** RECORDS FOR THE EXERCISE follows **
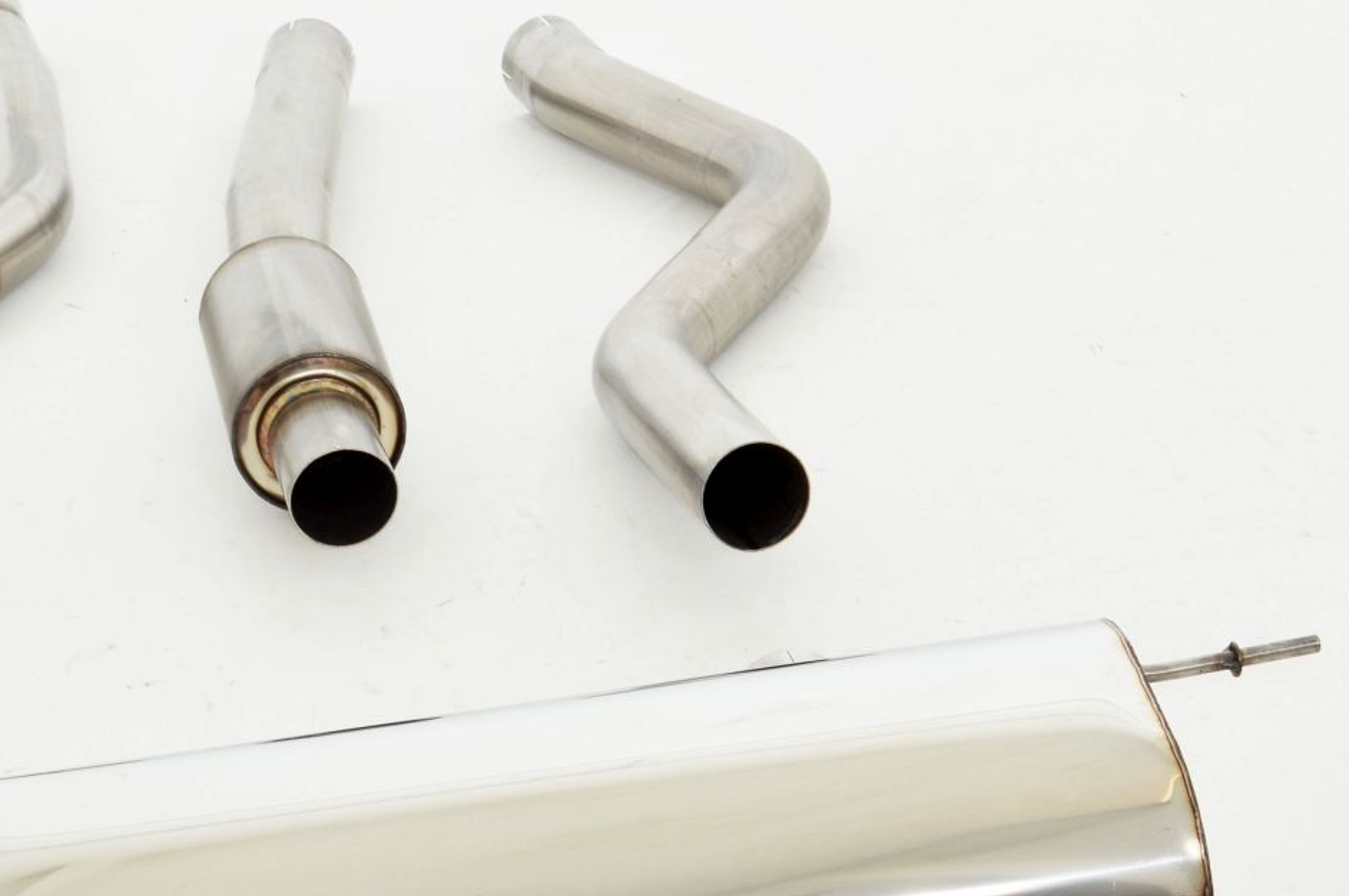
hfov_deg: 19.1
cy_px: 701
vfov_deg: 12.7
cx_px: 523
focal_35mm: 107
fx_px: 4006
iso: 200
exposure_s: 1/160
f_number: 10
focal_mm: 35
** End of RECORDS FOR THE EXERCISE **
** RECORDS FOR THE EXERCISE follows **
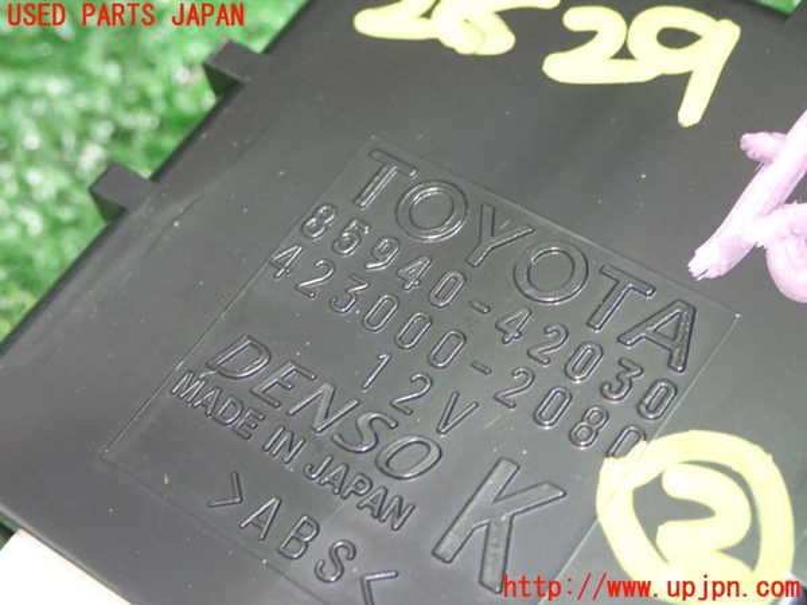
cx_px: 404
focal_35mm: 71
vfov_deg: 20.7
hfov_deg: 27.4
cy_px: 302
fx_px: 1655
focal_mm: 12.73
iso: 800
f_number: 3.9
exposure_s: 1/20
** End of RECORDS FOR THE EXERCISE **
TASK DETAILS> Starting at the line with "hfov_deg: 19.1" and ending at the line with "focal_mm: 35", print each line of the listing above exactly, with no other lines.

EXPECTED OUTPUT>
hfov_deg: 19.1
cy_px: 701
vfov_deg: 12.7
cx_px: 523
focal_35mm: 107
fx_px: 4006
iso: 200
exposure_s: 1/160
f_number: 10
focal_mm: 35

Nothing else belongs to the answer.